SOURCE DATA:

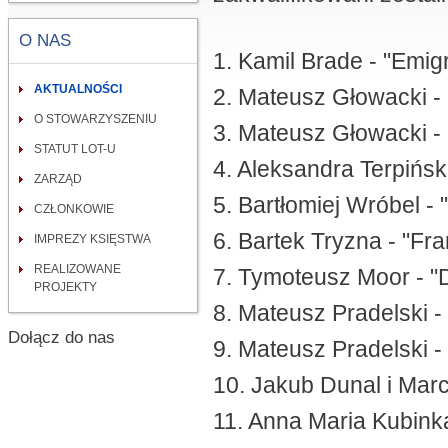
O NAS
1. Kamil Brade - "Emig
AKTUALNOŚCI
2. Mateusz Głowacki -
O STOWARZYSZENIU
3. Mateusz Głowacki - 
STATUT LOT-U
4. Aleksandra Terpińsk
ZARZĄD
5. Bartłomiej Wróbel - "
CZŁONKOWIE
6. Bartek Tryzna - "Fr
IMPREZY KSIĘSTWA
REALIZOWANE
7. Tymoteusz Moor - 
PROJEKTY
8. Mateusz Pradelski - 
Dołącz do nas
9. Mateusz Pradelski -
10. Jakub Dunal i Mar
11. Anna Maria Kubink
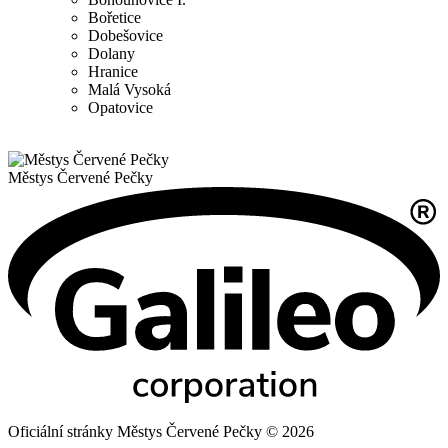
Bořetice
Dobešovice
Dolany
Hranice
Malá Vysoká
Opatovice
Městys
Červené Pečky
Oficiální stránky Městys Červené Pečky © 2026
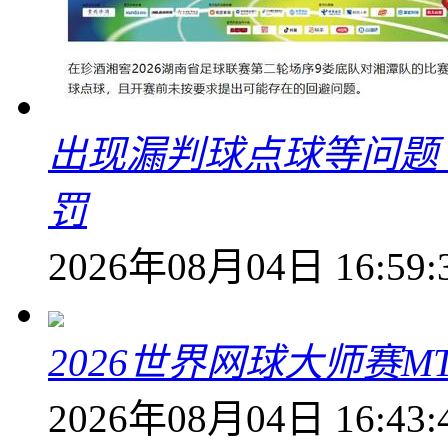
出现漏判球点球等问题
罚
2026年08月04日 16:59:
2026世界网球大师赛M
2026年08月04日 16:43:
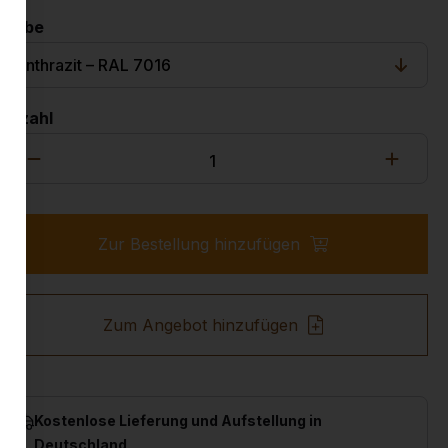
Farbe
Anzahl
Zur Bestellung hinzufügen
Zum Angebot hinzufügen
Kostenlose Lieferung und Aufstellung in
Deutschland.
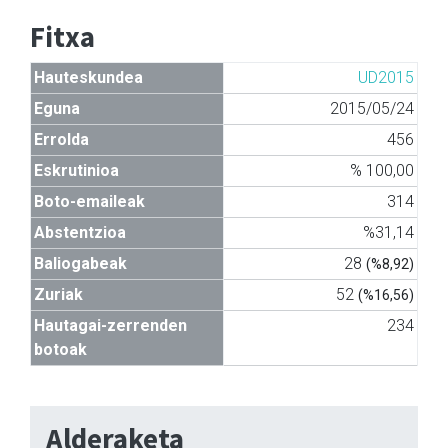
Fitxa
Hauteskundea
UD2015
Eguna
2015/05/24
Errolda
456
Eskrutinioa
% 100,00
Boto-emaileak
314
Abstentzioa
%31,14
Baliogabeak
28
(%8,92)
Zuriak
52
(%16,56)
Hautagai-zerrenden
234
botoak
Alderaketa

...

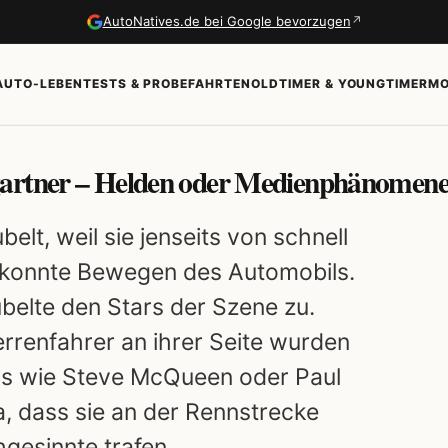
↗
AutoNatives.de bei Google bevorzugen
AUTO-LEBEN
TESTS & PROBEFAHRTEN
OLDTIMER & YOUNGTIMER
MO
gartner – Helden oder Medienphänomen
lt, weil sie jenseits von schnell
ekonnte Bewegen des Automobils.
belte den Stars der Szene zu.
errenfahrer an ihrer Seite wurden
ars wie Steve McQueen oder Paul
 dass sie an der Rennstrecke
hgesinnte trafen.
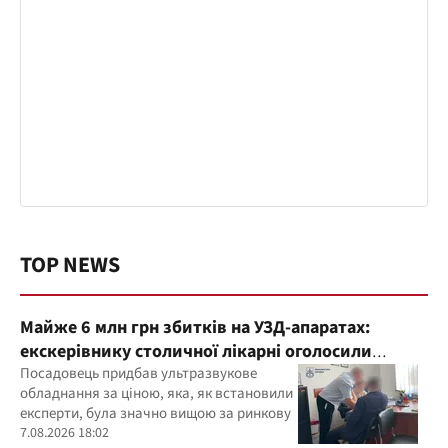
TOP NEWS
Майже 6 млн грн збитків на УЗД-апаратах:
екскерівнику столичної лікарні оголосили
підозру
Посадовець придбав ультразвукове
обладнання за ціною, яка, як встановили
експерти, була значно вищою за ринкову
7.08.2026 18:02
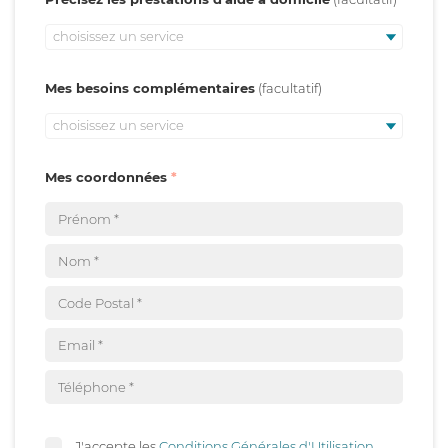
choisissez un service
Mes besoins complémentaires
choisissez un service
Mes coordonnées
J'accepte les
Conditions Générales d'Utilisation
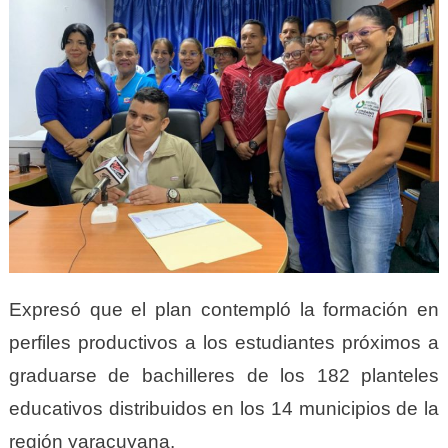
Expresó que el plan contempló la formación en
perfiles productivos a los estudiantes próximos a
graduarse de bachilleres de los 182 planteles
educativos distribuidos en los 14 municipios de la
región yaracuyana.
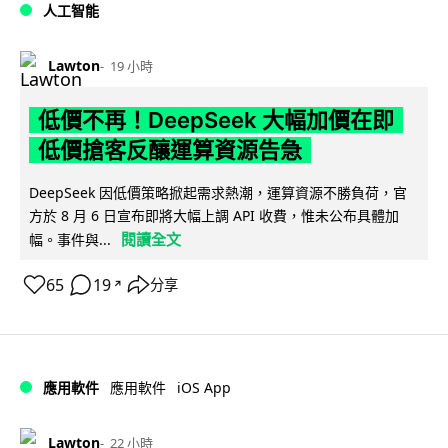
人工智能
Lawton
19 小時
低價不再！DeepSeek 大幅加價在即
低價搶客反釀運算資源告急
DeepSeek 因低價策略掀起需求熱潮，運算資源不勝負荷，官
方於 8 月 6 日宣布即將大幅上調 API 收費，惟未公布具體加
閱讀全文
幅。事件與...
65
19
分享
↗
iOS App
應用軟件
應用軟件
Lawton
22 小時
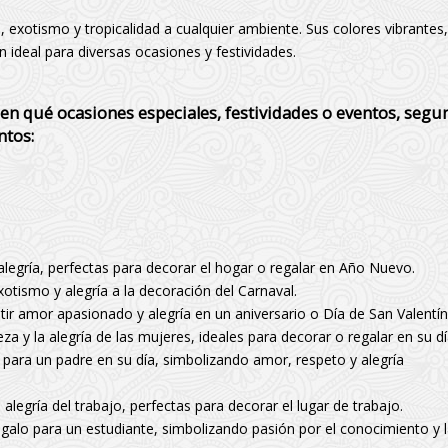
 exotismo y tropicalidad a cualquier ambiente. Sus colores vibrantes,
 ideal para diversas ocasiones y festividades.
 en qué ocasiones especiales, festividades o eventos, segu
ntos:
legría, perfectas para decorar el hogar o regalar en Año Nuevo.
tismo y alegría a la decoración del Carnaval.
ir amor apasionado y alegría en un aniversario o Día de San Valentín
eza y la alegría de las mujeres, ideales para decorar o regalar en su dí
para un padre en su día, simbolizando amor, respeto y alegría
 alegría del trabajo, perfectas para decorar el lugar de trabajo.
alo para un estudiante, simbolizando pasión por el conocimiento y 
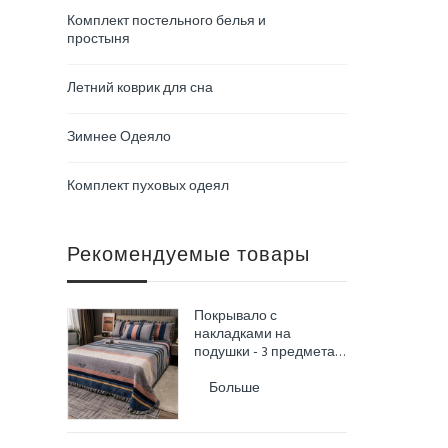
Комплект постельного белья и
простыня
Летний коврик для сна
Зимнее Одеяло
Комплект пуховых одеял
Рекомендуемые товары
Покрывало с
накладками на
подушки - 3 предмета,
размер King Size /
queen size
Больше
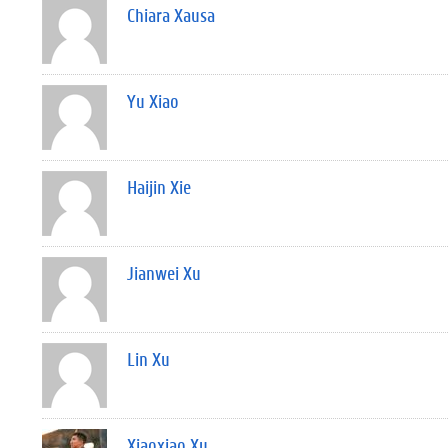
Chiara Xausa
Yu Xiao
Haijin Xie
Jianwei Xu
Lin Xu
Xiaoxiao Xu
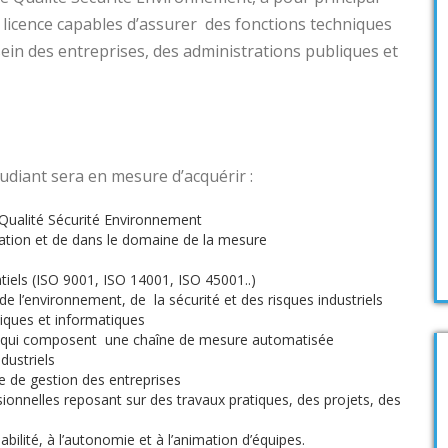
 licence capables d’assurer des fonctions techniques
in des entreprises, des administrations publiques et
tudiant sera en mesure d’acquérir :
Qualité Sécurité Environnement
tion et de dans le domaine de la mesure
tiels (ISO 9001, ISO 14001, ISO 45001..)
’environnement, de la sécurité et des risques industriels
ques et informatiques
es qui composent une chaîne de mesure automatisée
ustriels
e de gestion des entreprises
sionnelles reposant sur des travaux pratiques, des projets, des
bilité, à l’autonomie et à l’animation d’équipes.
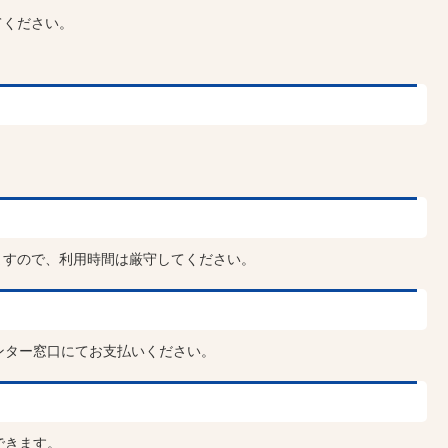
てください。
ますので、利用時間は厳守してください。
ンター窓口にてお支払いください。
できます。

WORK TO BE COMPLETED:
From the listing above, copy out each line where the word "decorar" appears.

TASK RESULT:
legría, perfectas para decorar el hogar o regalar en Año Nuevo.
eza y la alegría de las mujeres, ideales para decorar o regalar en su dí
 alegría del trabajo, perfectas para decorar el lugar de trabajo.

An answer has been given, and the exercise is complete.